Your objective:
Keep the text of the data exactly as it is and omit each picture from the copy.

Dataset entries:
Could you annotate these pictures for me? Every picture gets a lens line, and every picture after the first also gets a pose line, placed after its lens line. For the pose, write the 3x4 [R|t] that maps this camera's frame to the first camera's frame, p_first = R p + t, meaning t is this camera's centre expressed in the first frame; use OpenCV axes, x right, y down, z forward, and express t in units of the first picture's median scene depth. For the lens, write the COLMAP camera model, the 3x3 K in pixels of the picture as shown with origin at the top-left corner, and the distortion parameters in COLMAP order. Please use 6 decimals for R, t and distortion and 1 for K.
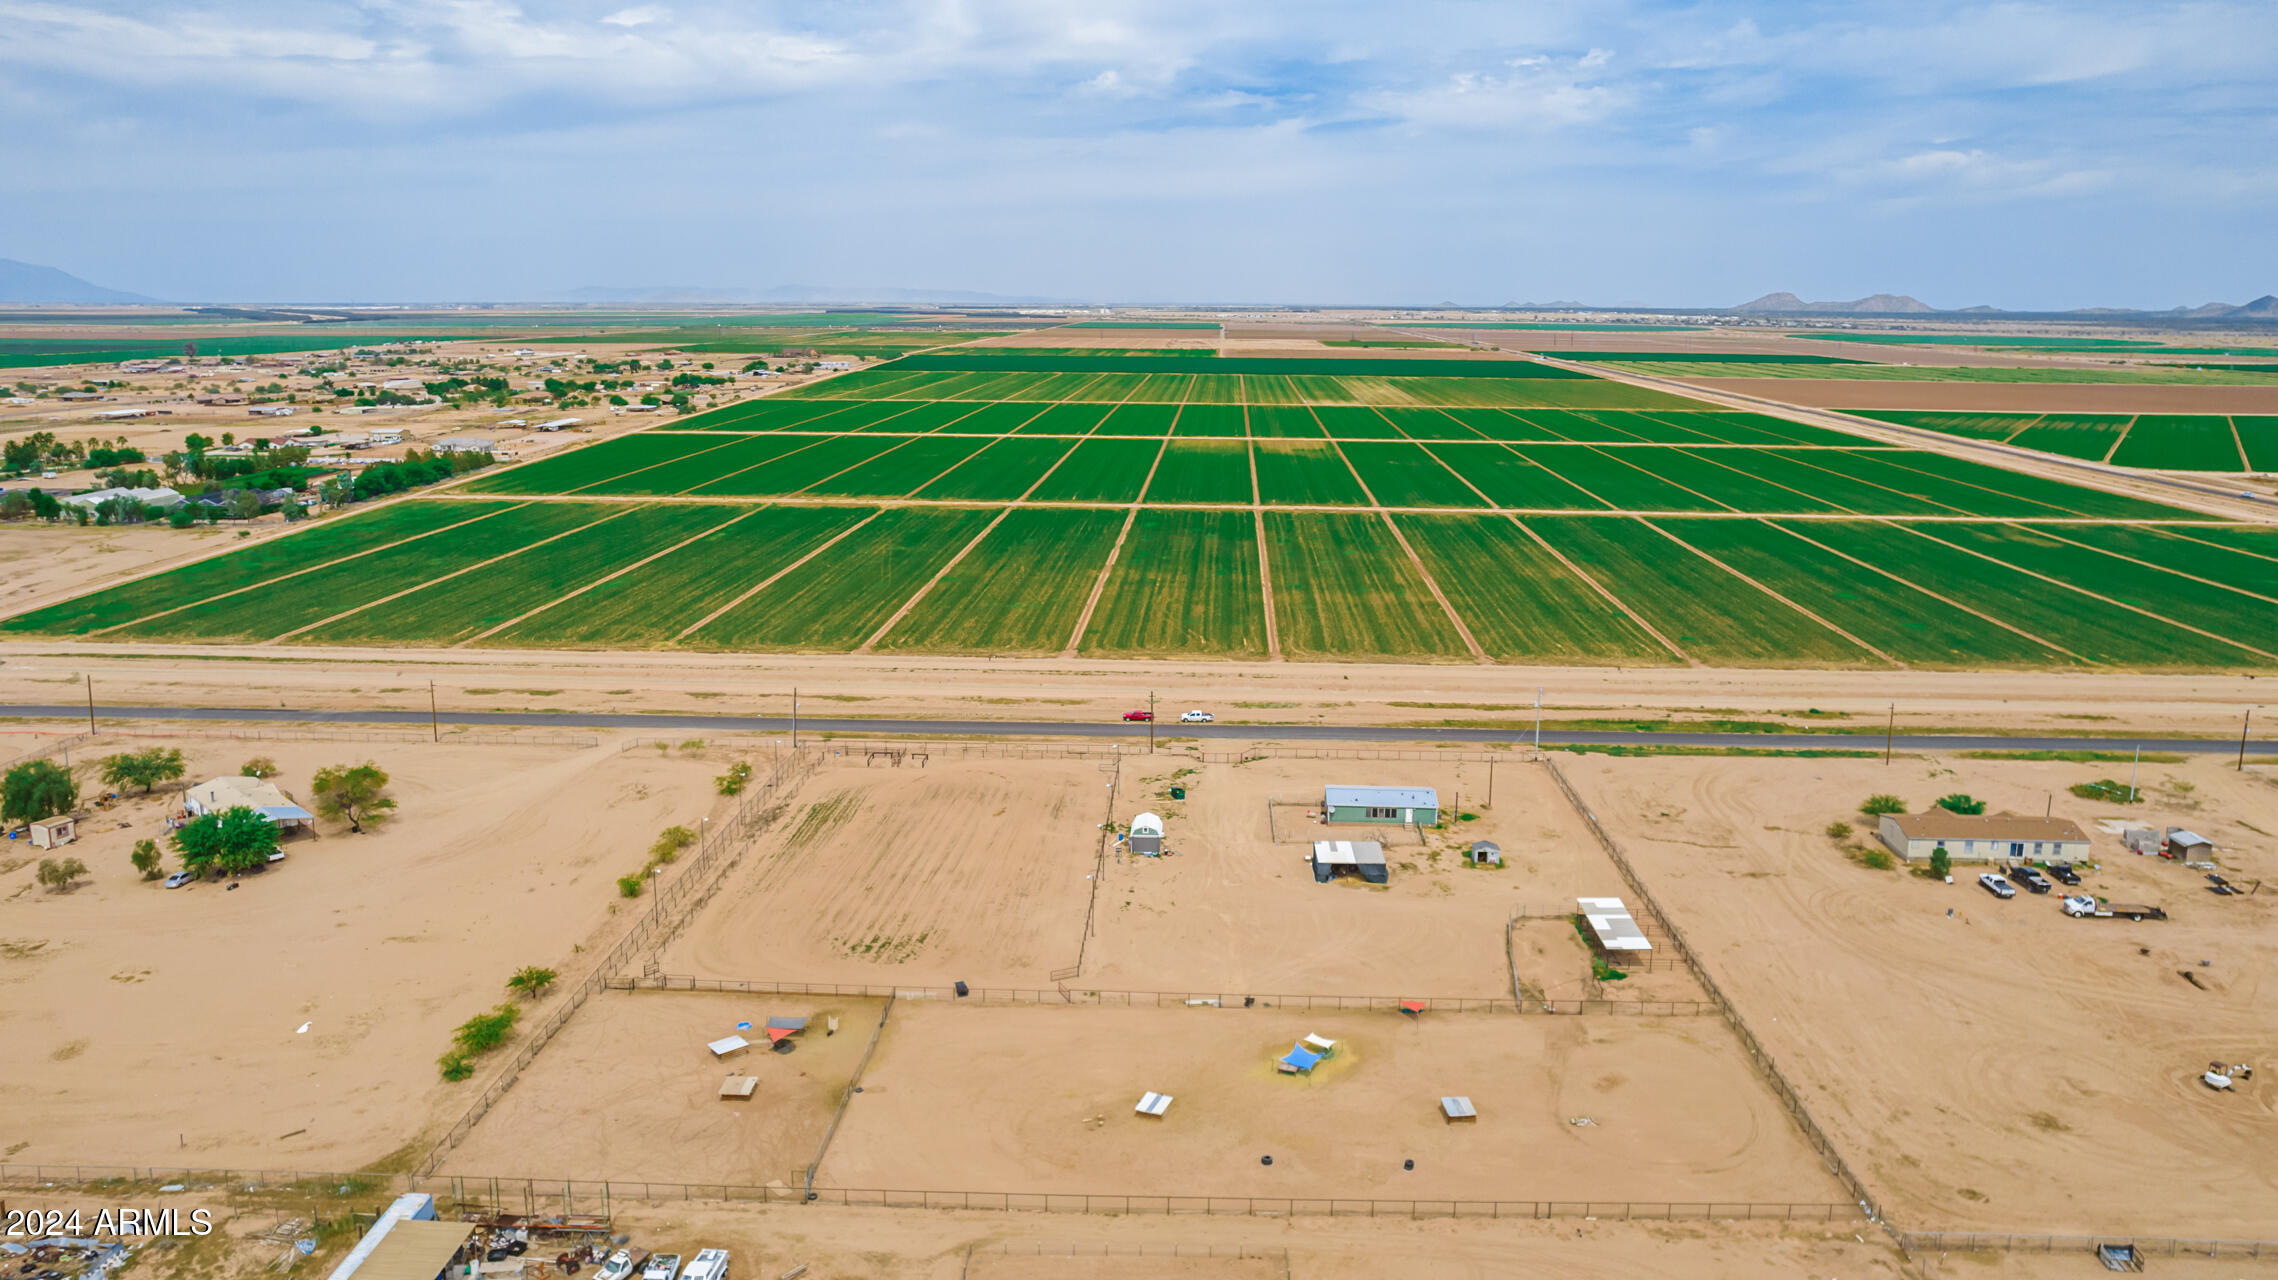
lens RADIAL K [[1508.1, 0, 1163.9], [0, 1508.1, 631.2], [0, 0, 1]] dist [-0.069119, 0.044822]
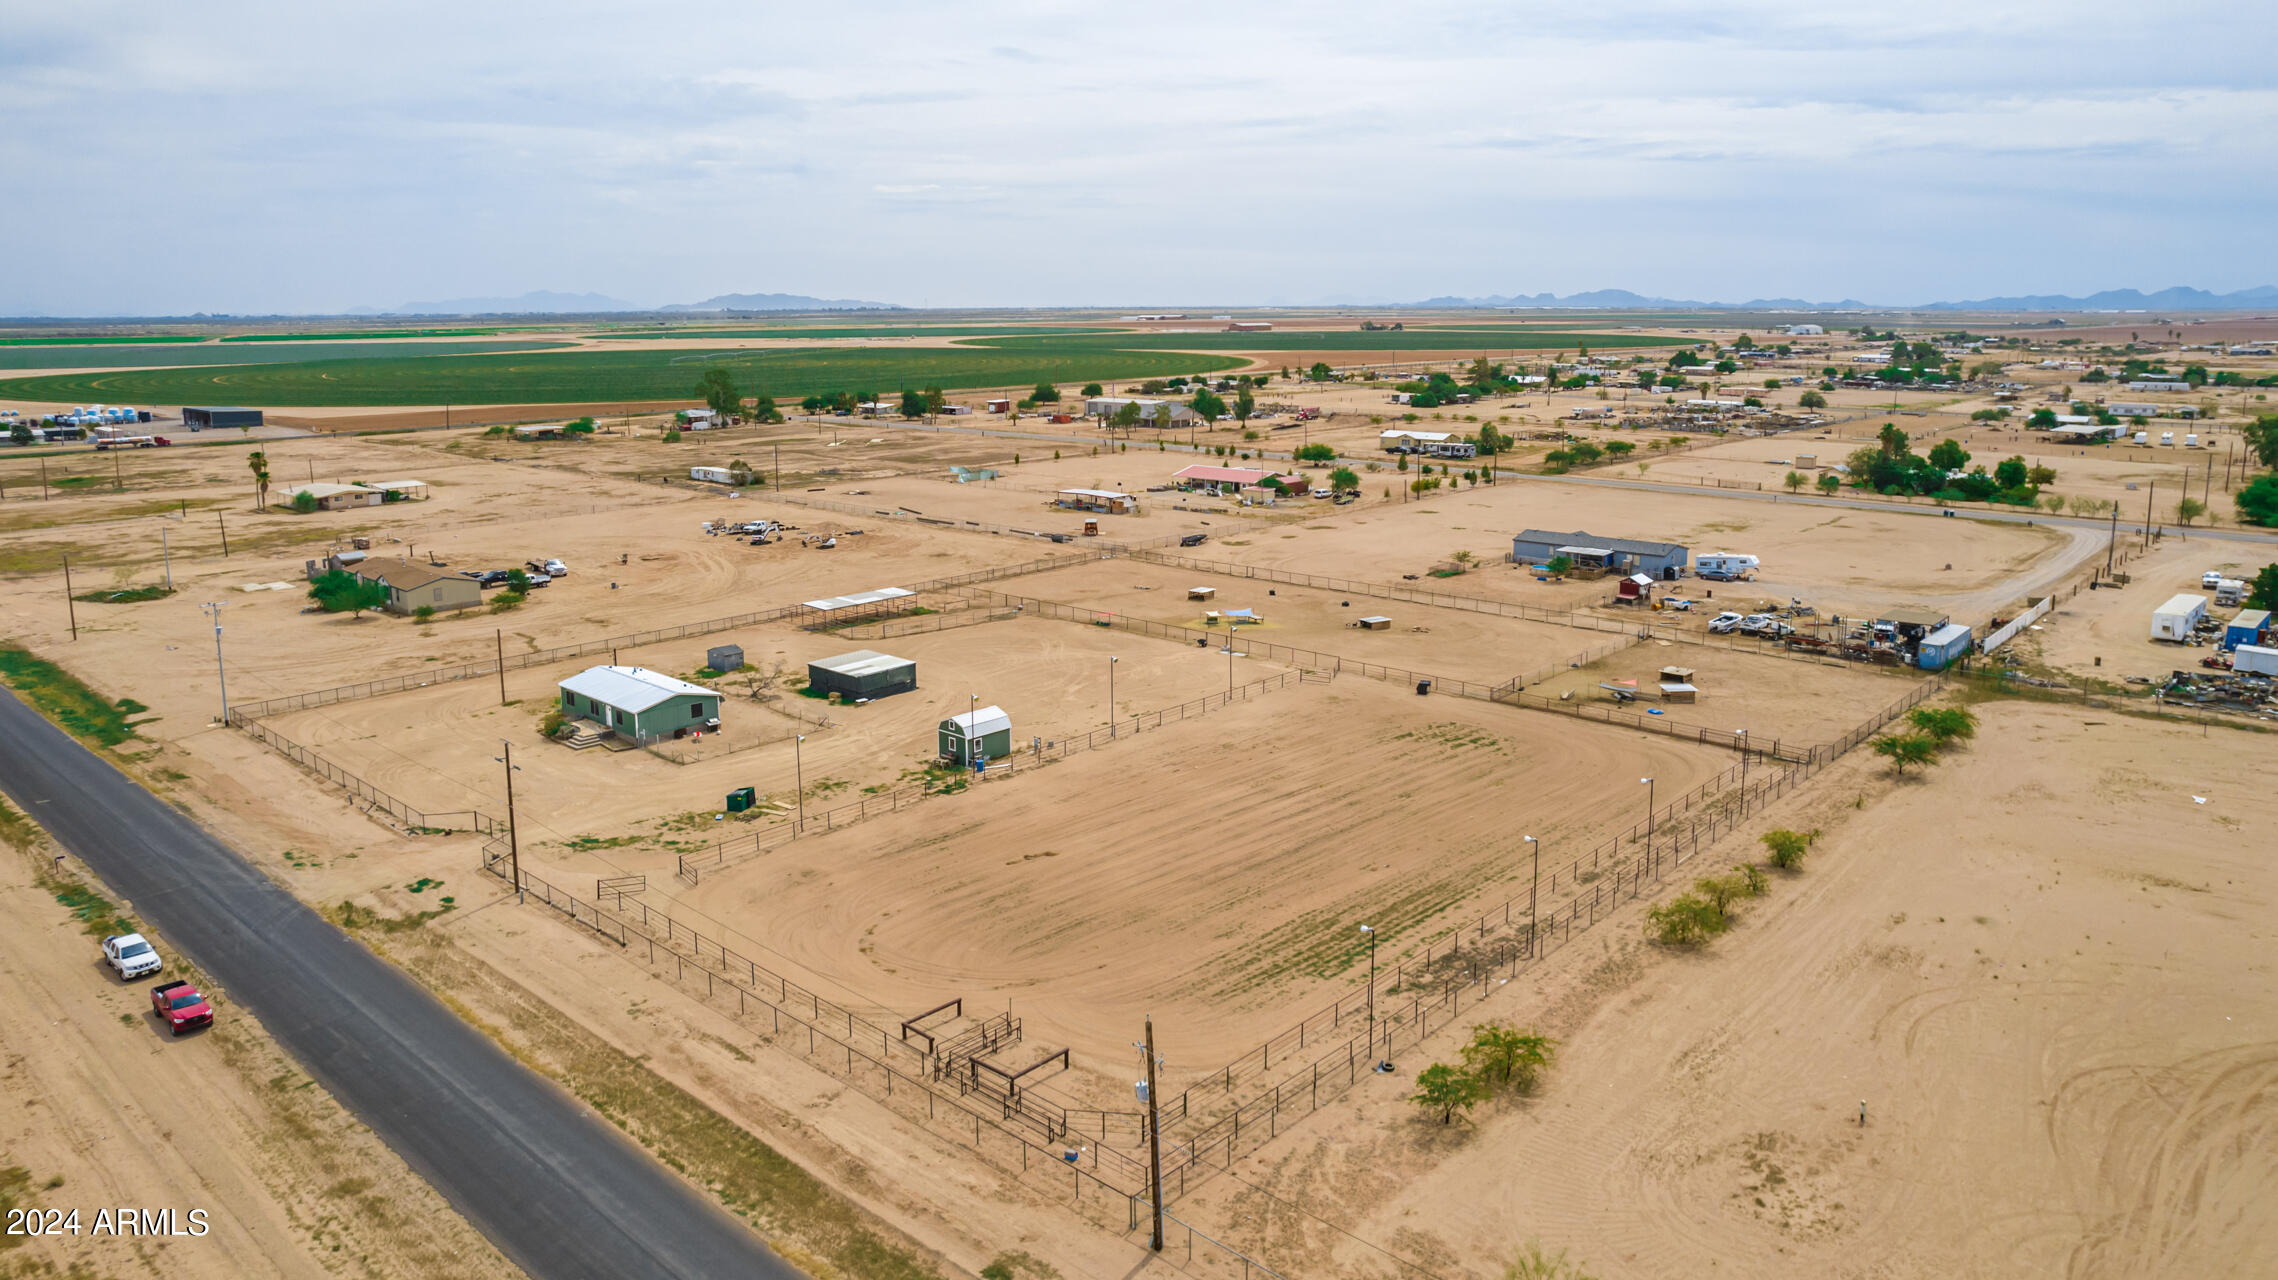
lens RADIAL K [[1488.3, 0, 1159.7], [0, 1488.3, 605.9], [0, 0, 1]] dist [-0.072609, 0.058670]
pose [[-0.763391, -0.133231, 0.632047, -0.380386], [0.138853, 0.921774, 0.362012, -0.111587], [-0.630836, 0.364118, -0.685175, 1.103842]]
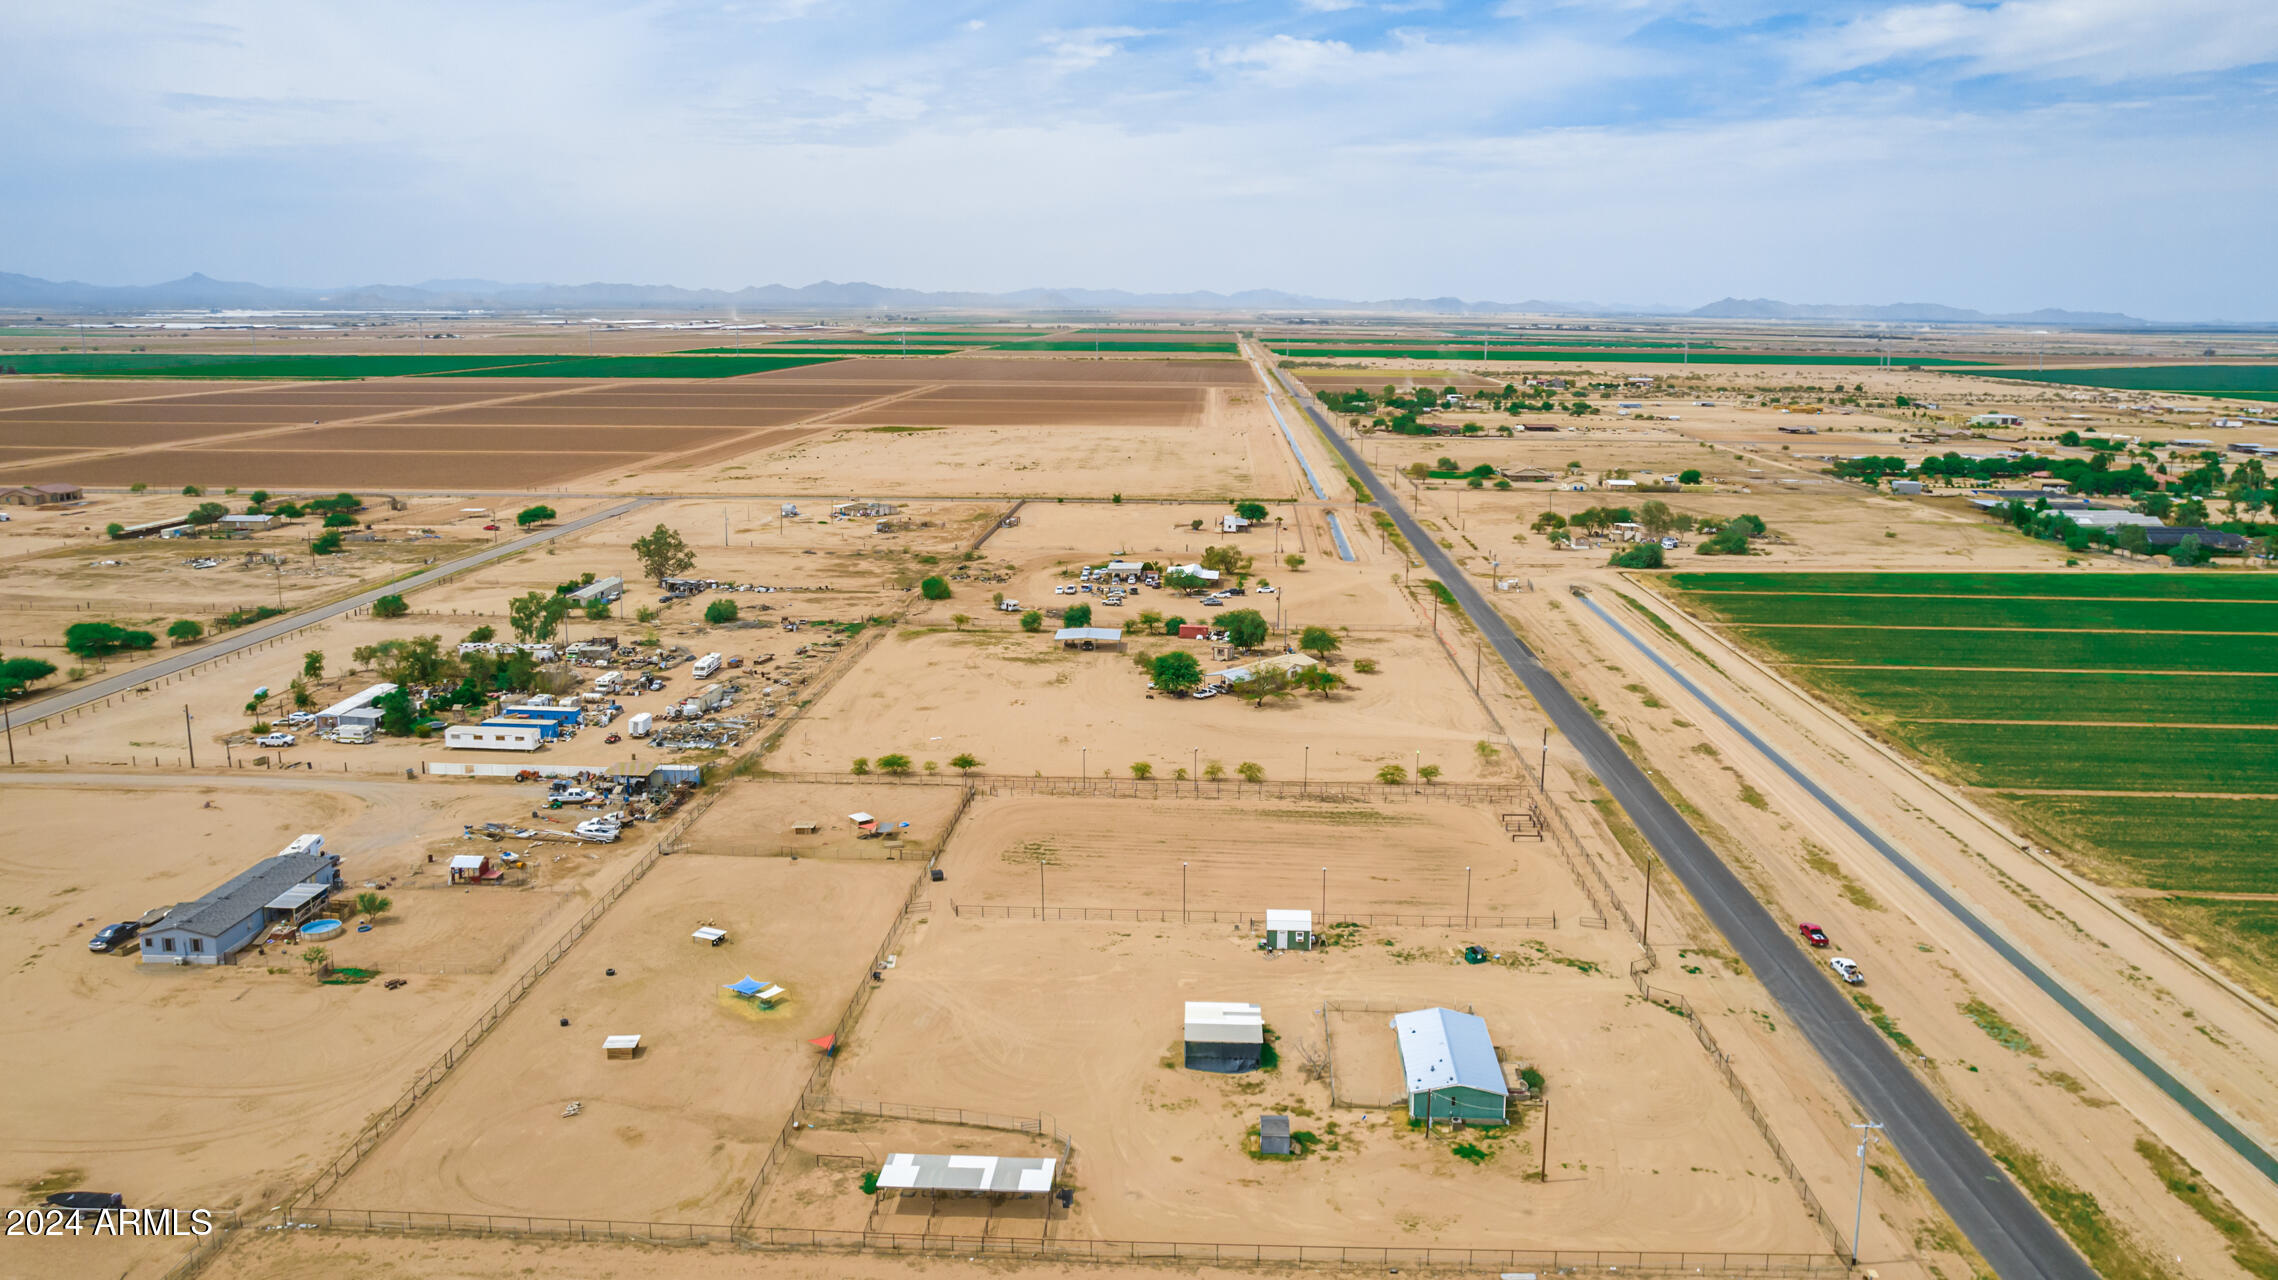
lens RADIAL K [[1543.0, 0, 1155.3], [0, 1543.0, 637.2], [0, 0, 1]] dist [-0.062269, 0.034315]
pose [[-0.009495, 0.203565, -0.979015, 0.663766], [-0.224669, 0.953593, 0.200458, -0.149499], [0.974389, 0.221858, 0.036681, 0.689334]]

Solution:
Could you annotate these pictures for me? Every picture gets a lens line, and every picture after the first also gets a pose line, placed after its lens line. For the pose, write the 3x4 [R|t] that maps this camera's frame to the first camera's frame, p_first = R p + t, meaning t is this camera's centre expressed in the first frame; use OpenCV axes, x right, y down, z forward, and express t in units of the first picture's median scene depth. For the lens, write the COLMAP camera model, the 3x3 K in pixels of the picture as shown with origin at the top-left corner, and the distortion parameters in COLMAP order. Please use 6 decimals for R, t and distortion and 1 for K.
lens RADIAL K [[1508.1, 0, 1163.9], [0, 1508.1, 631.2], [0, 0, 1]] dist [-0.069119, 0.044822]
lens RADIAL K [[1488.3, 0, 1159.7], [0, 1488.3, 605.9], [0, 0, 1]] dist [-0.072609, 0.058670]
pose [[-0.763391, -0.133231, 0.632047, -0.380386], [0.138853, 0.921774, 0.362012, -0.111587], [-0.630836, 0.364118, -0.685175, 1.103842]]
lens RADIAL K [[1543.0, 0, 1155.3], [0, 1543.0, 637.2], [0, 0, 1]] dist [-0.062269, 0.034315]
pose [[-0.009495, 0.203565, -0.979015, 0.663766], [-0.224669, 0.953593, 0.200458, -0.149499], [0.974389, 0.221858, 0.036681, 0.689334]]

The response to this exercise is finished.